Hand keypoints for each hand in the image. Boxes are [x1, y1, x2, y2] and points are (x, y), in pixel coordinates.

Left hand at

---

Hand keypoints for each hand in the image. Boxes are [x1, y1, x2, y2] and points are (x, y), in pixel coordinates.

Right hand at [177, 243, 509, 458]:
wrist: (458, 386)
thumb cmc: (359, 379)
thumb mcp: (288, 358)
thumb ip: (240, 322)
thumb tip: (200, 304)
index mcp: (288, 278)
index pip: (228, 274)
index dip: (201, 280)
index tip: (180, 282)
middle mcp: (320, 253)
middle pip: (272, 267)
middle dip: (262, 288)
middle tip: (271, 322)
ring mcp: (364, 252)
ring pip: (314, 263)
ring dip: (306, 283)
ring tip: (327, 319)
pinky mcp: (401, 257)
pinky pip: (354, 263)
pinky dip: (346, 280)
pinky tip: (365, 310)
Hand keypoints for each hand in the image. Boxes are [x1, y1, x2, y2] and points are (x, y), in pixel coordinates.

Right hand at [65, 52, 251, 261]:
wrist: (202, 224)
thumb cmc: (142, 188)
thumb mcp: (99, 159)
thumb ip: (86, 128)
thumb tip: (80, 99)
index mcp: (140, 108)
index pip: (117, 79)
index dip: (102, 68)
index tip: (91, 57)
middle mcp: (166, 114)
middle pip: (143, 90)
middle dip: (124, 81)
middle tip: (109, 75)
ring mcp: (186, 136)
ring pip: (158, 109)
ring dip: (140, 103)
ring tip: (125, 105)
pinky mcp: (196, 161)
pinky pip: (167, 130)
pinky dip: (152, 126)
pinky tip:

What is being asked: Every line of the entries that includes "pinky" must be copied into the answer.

Reply to the exercise:
pinky mcp: (401, 257)
pinky pip: (354, 263)
pinky dip: (346, 280)
pinky tip: (365, 310)
pinky mcp: (196, 161)
pinky pip: (167, 130)
pinky dip: (152, 126)
pinky tip:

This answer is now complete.